Written request: In the stretch of the listing from "table_header [343, 765, 354, 837]" through "table_cell 請依實際情況勾選及檢附下列文件： □受聘僱外國人護照影本", switch "影本" to "影印本" and reproduce only those lines, leaving everything else unchanged.

### Exercise input ###

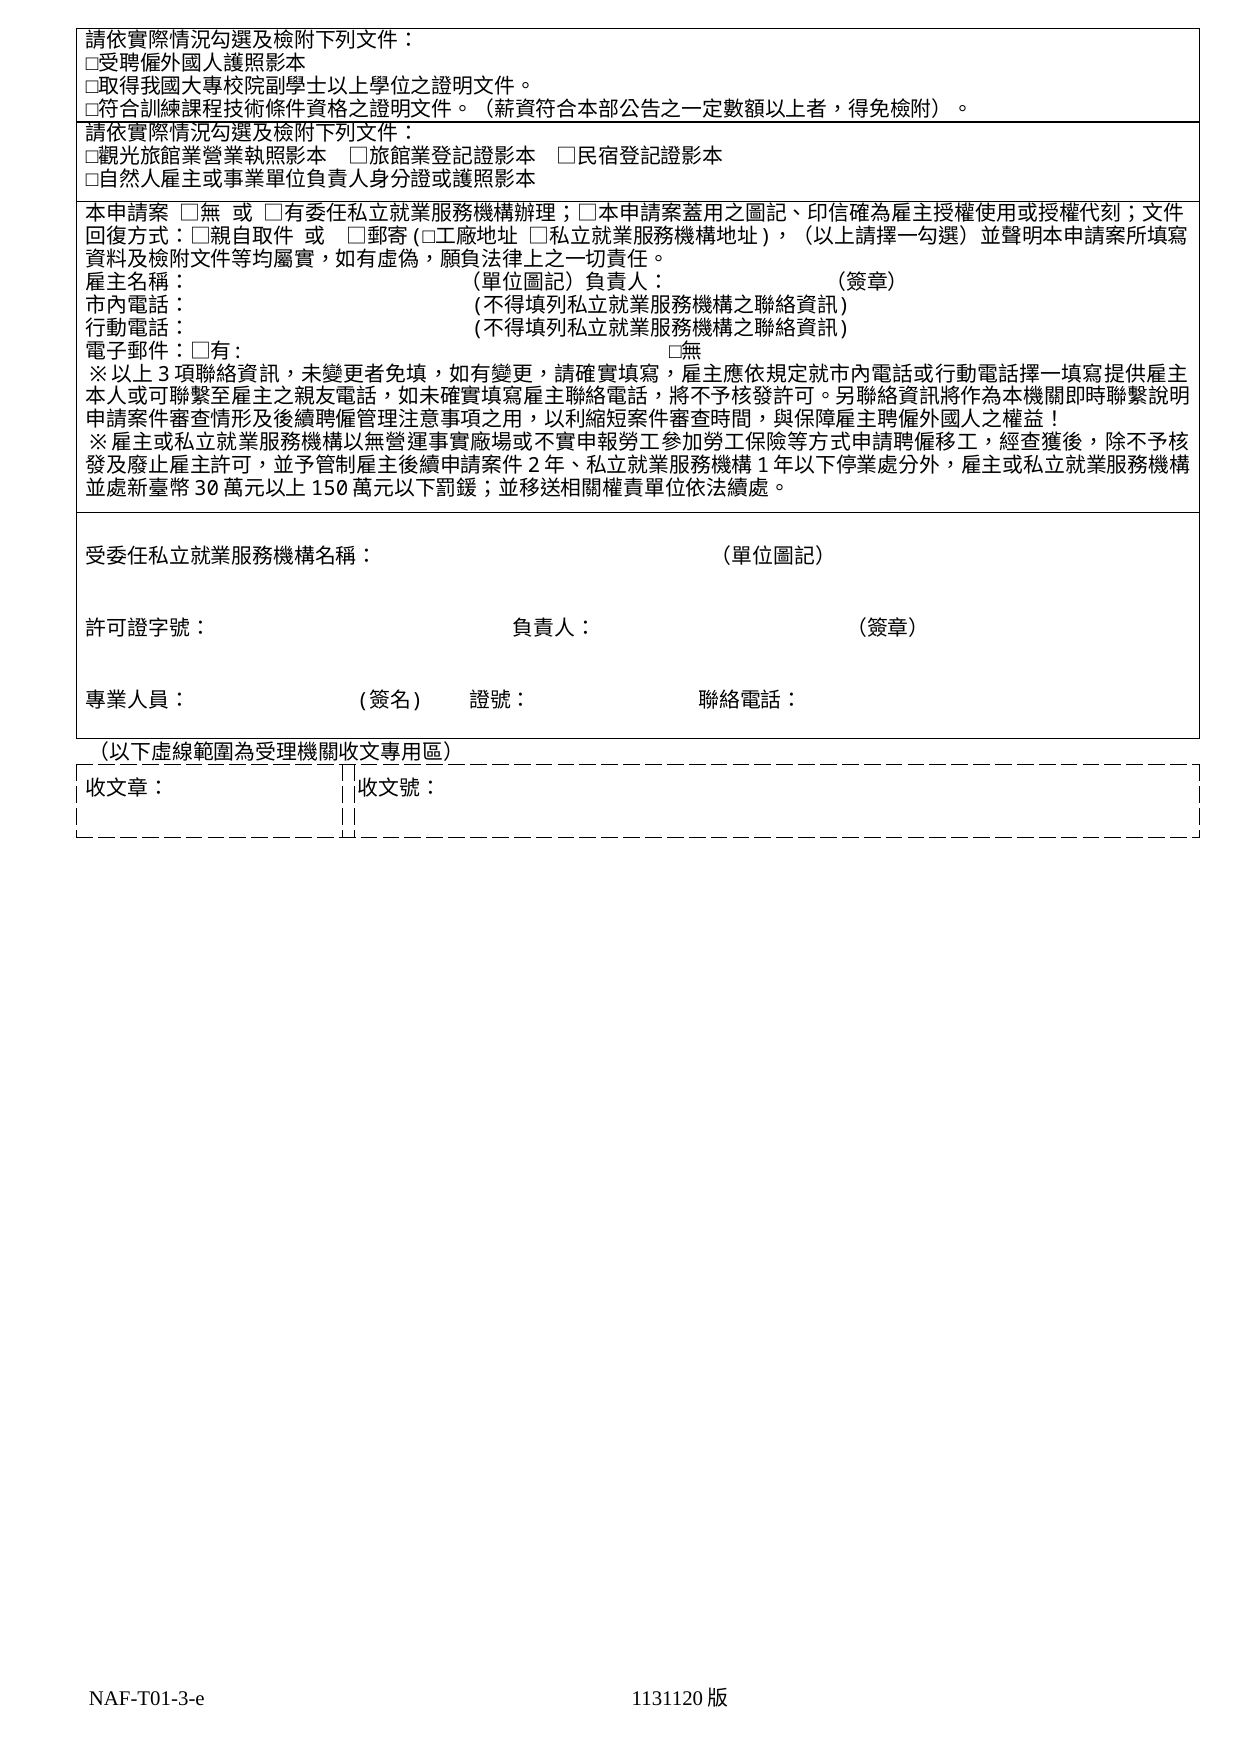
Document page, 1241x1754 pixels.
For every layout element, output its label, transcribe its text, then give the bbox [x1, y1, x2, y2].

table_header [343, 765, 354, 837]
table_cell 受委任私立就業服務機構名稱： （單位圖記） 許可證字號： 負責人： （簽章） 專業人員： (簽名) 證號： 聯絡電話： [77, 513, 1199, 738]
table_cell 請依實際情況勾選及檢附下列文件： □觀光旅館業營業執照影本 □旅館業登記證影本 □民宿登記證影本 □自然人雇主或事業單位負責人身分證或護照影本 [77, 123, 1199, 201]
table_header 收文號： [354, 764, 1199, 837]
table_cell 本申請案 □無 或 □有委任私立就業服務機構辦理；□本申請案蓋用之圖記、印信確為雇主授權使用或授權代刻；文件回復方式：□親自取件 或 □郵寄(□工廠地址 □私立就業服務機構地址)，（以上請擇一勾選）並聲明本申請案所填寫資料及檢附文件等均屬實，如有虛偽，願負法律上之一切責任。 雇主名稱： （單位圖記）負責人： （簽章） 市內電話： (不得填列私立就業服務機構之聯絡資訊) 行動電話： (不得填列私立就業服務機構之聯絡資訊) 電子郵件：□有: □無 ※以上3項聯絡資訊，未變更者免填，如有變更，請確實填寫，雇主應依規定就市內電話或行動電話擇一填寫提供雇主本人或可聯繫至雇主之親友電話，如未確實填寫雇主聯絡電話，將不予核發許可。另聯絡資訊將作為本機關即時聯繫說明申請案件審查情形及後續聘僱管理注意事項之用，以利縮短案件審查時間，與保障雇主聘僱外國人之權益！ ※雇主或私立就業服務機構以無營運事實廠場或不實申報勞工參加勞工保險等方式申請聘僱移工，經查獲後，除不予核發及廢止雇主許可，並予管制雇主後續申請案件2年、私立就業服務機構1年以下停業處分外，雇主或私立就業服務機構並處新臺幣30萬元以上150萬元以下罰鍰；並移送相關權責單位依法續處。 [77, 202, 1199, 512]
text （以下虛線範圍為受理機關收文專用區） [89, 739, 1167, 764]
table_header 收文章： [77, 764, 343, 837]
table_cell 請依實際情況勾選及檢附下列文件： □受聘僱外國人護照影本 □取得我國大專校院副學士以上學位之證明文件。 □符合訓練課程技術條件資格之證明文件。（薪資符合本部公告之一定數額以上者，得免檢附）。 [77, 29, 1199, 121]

###
### Exercise input ###

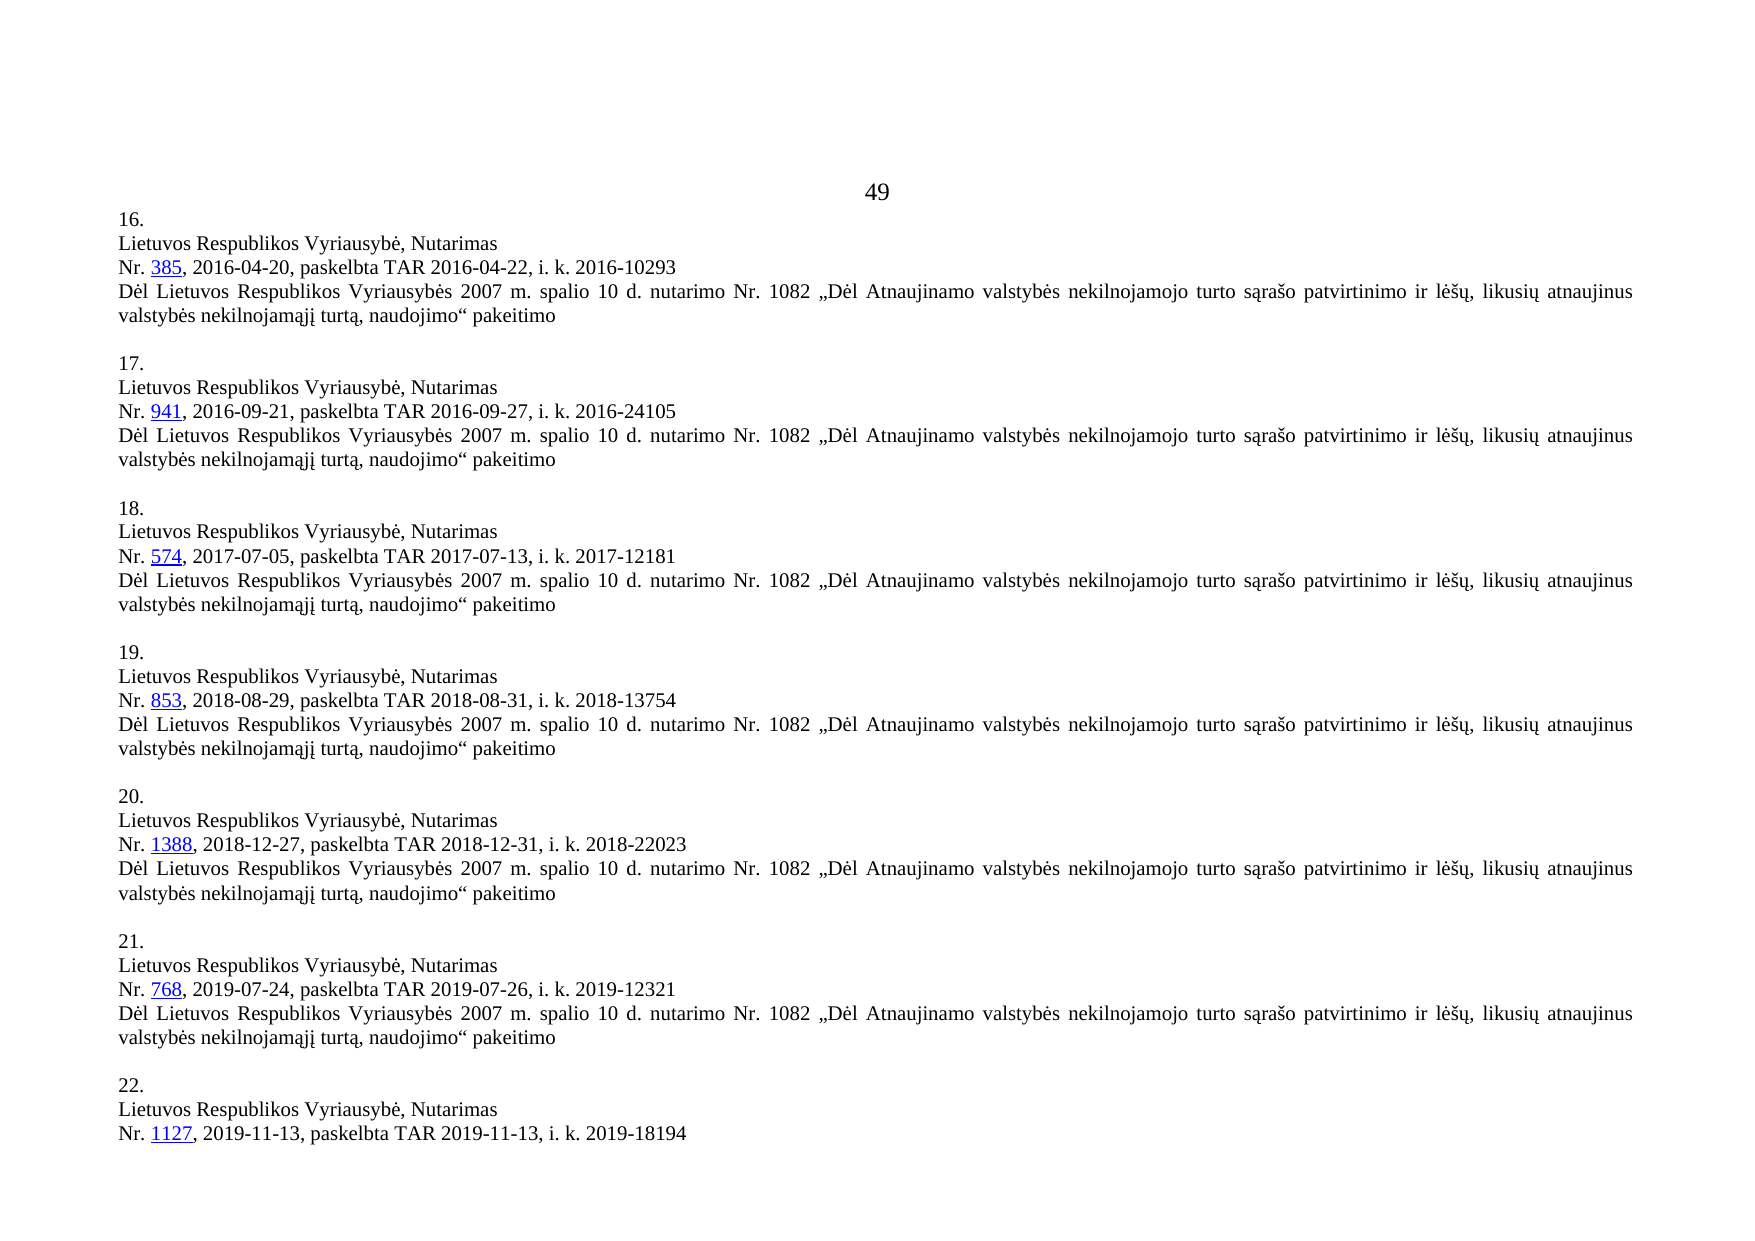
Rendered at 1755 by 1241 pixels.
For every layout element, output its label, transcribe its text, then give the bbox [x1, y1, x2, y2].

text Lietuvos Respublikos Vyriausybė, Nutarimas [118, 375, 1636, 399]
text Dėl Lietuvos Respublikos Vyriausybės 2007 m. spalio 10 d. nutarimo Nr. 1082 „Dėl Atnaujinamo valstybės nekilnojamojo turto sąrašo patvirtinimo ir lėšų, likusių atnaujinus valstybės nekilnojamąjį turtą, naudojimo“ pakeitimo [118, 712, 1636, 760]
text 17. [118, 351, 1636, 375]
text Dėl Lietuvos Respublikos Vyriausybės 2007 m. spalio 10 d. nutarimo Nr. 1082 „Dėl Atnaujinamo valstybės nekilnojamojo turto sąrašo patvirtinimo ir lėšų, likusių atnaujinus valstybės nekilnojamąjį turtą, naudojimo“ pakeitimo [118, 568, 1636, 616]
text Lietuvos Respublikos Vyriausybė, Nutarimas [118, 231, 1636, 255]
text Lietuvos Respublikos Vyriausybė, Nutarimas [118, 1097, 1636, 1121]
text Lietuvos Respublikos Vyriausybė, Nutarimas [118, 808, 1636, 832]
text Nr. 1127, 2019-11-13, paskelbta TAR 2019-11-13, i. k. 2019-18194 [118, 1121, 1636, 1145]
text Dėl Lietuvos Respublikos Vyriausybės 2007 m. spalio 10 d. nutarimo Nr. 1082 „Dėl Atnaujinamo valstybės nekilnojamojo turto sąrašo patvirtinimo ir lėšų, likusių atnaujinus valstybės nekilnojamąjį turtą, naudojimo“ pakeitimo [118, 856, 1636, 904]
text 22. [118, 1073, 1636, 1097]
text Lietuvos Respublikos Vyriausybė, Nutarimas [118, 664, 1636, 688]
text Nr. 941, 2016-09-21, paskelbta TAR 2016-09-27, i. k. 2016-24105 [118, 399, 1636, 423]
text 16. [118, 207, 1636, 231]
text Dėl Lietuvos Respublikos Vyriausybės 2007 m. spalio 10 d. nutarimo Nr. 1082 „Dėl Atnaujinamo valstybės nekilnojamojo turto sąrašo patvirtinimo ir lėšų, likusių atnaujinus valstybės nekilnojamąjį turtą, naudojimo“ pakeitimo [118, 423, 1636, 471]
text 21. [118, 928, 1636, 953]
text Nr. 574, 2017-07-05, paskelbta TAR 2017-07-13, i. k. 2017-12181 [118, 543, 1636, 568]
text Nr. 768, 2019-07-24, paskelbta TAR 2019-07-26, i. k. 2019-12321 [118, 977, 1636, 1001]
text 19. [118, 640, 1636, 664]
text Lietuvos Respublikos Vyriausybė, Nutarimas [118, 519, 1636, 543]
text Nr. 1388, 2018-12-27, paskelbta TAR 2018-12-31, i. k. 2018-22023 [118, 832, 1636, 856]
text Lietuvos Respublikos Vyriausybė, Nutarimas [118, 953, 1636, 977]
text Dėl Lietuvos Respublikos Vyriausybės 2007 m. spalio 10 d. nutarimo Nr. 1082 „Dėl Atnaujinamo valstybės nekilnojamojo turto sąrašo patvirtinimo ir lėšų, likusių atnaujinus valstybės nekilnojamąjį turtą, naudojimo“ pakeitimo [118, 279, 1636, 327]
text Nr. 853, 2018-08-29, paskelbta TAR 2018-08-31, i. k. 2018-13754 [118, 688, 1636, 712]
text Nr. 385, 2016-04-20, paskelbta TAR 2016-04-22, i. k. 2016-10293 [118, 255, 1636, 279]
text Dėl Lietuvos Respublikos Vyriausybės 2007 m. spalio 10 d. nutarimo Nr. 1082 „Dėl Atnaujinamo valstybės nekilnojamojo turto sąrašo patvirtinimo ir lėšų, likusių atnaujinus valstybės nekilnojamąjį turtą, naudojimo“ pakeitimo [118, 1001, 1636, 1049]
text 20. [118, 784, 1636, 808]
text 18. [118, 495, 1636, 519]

###

Final answer:
table_header [343, 765, 354, 837]
table_cell 受委任私立就業服務機構名稱： （單位圖記） 許可證字號： 負責人： （簽章） 專業人員： (簽名) 證號： 聯絡電話： [77, 513, 1199, 738]
table_cell 請依實際情況勾選及檢附下列文件： □觀光旅館業營業執照影印本 □旅館業登記證影印本 □民宿登記證影印本 □自然人雇主或事業單位負責人身分證或護照影印本 [77, 123, 1199, 201]
table_header 收文號： [354, 764, 1199, 837]
table_cell 本申請案 □無 或 □有委任私立就業服務機構辦理；□本申請案蓋用之圖記、印信確為雇主授權使用或授權代刻；文件回復方式：□親自取件 或 □郵寄(□工廠地址 □私立就業服務機構地址)，（以上請擇一勾選）並聲明本申請案所填寫資料及檢附文件等均屬實，如有虛偽，願負法律上之一切責任。 雇主名稱： （單位圖記）負責人： （簽章） 市內電話： (不得填列私立就業服務機構之聯絡資訊) 行動電話： (不得填列私立就業服務機構之聯絡資訊) 電子郵件：□有: □無 ※以上3項聯絡資訊，未變更者免填，如有變更，請確實填寫，雇主應依規定就市內電話或行動電話擇一填寫提供雇主本人或可聯繫至雇主之親友電話，如未確實填寫雇主聯絡電話，將不予核發許可。另聯絡資訊將作為本機關即時聯繫說明申請案件審查情形及後續聘僱管理注意事項之用，以利縮短案件審查時間，與保障雇主聘僱外國人之權益！ ※雇主或私立就業服務機構以無營運事實廠場或不實申報勞工參加勞工保險等方式申請聘僱移工，經查獲後，除不予核發及廢止雇主許可，並予管制雇主後續申請案件2年、私立就業服務機構1年以下停業處分外，雇主或私立就業服務機構並處新臺幣30萬元以上150萬元以下罰鍰；並移送相關權責單位依法續處。 [77, 202, 1199, 512]
text （以下虛線範圍為受理機關收文專用區） [89, 739, 1167, 764]
table_header 收文章： [77, 764, 343, 837]
table_cell 請依實際情況勾選及檢附下列文件： □受聘僱外國人護照影印本 □取得我國大專校院副學士以上學位之證明文件。 □符合訓練課程技術條件資格之證明文件。（薪資符合本部公告之一定數額以上者，得免檢附）。 [77, 29, 1199, 121]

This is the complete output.